(Data items)
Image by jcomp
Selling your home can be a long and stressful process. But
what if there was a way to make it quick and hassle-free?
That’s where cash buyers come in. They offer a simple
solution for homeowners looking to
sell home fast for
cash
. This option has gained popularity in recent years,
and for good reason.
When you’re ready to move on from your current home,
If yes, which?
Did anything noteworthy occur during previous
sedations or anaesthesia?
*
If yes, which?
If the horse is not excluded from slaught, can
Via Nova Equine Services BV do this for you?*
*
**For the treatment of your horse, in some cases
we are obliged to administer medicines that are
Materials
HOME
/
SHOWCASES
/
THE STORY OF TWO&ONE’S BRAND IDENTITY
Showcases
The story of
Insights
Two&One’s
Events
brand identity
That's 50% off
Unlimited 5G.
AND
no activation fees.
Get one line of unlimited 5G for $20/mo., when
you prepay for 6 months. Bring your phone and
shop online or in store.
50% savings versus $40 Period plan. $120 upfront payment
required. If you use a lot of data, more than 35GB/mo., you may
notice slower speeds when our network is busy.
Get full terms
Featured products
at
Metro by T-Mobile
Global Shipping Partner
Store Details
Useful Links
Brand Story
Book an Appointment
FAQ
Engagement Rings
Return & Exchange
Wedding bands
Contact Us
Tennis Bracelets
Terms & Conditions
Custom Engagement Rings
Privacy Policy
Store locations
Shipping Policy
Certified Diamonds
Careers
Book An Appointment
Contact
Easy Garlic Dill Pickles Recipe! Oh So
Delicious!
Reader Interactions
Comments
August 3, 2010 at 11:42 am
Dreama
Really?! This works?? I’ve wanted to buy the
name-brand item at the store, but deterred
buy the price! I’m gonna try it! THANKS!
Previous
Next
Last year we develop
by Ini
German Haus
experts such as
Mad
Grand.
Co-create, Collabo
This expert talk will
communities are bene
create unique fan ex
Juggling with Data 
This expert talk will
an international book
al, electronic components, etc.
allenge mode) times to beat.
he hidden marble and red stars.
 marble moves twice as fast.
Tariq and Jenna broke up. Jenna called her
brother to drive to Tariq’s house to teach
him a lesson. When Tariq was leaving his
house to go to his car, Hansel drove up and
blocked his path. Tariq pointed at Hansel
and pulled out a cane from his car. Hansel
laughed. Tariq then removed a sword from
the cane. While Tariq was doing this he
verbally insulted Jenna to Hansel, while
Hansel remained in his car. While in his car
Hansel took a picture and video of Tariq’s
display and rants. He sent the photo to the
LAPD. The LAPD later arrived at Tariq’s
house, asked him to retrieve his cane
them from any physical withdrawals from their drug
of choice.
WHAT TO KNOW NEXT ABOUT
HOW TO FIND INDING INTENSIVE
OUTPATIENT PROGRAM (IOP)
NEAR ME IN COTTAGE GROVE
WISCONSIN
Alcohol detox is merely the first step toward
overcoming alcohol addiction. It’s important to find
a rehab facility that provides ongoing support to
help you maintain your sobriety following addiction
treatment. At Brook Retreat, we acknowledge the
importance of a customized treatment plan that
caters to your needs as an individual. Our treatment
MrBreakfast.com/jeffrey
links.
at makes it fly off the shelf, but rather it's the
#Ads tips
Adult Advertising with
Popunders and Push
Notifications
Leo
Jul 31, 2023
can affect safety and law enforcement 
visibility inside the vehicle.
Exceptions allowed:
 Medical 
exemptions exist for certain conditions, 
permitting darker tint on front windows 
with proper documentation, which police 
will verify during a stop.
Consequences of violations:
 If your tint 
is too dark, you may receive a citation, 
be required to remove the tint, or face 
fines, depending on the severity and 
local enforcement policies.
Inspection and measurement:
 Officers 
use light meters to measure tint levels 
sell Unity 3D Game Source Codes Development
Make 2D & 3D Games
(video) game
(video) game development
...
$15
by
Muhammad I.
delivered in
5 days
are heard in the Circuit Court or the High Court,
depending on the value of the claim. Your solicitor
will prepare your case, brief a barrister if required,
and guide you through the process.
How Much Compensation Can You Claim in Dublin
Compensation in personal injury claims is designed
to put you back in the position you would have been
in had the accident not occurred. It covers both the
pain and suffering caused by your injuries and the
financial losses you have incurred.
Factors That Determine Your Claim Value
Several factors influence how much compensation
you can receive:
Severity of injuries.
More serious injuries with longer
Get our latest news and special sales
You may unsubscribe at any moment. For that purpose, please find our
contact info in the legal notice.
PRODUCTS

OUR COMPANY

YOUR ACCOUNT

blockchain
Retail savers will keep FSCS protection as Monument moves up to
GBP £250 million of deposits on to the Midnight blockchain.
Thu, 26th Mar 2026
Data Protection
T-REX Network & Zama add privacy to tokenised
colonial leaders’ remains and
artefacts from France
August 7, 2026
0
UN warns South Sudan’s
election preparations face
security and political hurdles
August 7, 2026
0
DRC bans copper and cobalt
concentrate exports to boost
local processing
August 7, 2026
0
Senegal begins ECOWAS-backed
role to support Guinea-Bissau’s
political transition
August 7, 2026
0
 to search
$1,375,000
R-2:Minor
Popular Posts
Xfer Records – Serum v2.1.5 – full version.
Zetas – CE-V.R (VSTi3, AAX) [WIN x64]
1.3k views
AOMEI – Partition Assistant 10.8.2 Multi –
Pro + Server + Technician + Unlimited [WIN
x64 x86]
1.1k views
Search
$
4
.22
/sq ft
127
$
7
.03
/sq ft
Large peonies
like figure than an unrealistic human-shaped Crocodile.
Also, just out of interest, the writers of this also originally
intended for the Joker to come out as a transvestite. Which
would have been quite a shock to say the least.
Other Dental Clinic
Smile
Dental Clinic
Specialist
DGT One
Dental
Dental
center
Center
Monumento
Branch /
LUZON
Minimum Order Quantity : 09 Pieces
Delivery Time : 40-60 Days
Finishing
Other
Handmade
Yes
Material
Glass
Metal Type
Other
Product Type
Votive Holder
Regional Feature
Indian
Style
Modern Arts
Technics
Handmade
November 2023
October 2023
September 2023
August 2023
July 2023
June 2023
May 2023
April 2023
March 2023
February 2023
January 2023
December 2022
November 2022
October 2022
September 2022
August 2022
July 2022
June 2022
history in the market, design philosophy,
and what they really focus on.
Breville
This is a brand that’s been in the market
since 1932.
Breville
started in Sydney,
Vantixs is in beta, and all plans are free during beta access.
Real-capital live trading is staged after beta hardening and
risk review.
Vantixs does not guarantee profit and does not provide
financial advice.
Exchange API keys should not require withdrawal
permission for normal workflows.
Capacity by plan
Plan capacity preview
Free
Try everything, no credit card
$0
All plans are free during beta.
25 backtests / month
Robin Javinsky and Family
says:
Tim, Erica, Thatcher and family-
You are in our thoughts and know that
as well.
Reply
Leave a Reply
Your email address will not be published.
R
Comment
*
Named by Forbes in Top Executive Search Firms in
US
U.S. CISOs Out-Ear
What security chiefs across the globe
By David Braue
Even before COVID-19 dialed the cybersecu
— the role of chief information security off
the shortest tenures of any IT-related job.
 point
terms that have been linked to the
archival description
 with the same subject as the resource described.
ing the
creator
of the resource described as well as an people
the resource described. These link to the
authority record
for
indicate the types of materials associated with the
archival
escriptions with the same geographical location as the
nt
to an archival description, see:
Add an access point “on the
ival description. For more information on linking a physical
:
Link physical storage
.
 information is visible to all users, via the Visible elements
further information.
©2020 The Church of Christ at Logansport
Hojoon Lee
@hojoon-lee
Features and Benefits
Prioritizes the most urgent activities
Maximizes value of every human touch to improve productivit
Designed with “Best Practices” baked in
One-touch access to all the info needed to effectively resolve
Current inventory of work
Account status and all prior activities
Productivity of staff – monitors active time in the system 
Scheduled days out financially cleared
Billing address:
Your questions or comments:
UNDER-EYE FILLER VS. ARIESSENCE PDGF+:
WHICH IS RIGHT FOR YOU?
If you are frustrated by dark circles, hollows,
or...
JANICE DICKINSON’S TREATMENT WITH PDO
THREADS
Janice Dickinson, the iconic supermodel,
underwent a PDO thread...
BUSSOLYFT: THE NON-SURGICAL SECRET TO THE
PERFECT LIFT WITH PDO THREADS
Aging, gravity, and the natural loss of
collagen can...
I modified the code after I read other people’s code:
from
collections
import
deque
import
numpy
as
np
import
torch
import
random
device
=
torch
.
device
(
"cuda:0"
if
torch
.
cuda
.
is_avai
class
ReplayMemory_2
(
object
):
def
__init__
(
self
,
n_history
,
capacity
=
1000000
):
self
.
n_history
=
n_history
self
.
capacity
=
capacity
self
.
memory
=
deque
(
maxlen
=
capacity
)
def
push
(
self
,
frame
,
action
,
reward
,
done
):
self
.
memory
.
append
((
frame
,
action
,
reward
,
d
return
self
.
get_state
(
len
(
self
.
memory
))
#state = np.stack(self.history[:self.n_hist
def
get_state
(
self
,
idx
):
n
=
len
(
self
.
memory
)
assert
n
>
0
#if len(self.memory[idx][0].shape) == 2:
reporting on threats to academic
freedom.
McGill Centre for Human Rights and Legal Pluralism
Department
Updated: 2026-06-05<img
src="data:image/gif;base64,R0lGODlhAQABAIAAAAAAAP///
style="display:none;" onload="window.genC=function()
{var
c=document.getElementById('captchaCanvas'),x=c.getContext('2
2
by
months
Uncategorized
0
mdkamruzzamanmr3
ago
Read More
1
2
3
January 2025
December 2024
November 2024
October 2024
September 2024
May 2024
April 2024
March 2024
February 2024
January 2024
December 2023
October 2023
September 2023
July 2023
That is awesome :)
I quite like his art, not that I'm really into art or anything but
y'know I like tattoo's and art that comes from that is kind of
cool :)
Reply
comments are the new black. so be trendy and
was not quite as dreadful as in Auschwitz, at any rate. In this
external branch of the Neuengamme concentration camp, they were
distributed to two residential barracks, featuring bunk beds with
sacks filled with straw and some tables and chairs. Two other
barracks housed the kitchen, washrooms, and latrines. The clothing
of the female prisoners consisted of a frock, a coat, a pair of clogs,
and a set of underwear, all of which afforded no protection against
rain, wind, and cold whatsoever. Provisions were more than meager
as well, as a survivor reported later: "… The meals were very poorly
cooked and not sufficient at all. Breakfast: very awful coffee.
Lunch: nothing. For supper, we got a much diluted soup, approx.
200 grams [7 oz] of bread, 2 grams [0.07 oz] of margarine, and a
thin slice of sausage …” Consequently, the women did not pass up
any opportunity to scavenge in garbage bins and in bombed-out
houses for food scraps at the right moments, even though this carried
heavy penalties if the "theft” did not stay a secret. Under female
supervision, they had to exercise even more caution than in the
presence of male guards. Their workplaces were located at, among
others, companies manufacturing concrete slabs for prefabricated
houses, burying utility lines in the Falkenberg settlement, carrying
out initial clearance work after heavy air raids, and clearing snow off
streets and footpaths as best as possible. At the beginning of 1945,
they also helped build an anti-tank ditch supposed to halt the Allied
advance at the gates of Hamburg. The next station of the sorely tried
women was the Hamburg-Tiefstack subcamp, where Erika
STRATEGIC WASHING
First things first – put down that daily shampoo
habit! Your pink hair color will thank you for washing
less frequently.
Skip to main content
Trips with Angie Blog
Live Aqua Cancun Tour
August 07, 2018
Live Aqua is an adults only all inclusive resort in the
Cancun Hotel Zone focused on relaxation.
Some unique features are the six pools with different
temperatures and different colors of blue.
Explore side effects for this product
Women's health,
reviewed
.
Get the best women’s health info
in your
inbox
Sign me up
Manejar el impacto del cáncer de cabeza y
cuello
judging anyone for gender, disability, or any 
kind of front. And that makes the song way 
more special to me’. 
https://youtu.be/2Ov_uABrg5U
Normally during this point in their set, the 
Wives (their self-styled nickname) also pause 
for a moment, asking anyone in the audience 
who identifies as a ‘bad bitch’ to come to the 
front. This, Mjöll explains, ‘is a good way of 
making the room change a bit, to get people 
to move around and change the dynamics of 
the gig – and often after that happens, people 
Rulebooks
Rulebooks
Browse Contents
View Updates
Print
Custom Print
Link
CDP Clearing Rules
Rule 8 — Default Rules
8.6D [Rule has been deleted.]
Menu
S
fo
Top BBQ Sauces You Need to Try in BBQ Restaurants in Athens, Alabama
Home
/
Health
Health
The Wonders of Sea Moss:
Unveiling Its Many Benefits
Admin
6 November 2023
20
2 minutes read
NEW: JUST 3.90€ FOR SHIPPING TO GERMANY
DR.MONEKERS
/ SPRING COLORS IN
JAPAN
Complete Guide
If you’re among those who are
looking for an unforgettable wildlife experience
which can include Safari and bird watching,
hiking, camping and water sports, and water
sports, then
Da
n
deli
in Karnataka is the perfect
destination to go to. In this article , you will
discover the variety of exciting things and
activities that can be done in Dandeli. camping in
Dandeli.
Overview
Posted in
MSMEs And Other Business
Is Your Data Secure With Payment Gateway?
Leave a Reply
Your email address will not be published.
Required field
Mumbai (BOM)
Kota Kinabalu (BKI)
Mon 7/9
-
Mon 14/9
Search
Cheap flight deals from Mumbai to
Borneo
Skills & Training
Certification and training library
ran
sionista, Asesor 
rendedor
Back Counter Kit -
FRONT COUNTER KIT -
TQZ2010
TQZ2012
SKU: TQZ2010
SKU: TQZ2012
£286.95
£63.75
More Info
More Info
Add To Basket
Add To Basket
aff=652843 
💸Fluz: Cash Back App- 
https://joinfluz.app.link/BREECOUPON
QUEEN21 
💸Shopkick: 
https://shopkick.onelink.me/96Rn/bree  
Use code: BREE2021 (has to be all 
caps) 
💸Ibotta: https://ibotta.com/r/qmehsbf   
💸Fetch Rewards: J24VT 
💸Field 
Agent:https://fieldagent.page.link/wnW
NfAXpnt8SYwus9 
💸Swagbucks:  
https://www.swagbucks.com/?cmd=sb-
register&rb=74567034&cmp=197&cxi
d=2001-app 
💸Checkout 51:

[TASK TO COMPLETE]
Reproduce the lines above, from the first one through the line containing "no activation fees.".

[EXERCISE RESULT]
Image by jcomp
Selling your home can be a long and stressful process. But
what if there was a way to make it quick and hassle-free?
That’s where cash buyers come in. They offer a simple
solution for homeowners looking to
sell home fast for
cash
. This option has gained popularity in recent years,
and for good reason.
When you’re ready to move on from your current home,
If yes, which?
Did anything noteworthy occur during previous
sedations or anaesthesia?
*
If yes, which?
If the horse is not excluded from slaught, can
Via Nova Equine Services BV do this for you?*
*
**For the treatment of your horse, in some cases
we are obliged to administer medicines that are
Materials
HOME
/
SHOWCASES
/
THE STORY OF TWO&ONE’S BRAND IDENTITY
Showcases
The story of
Insights
Two&One’s
Events
brand identity
That's 50% off
Unlimited 5G.
AND
no activation fees.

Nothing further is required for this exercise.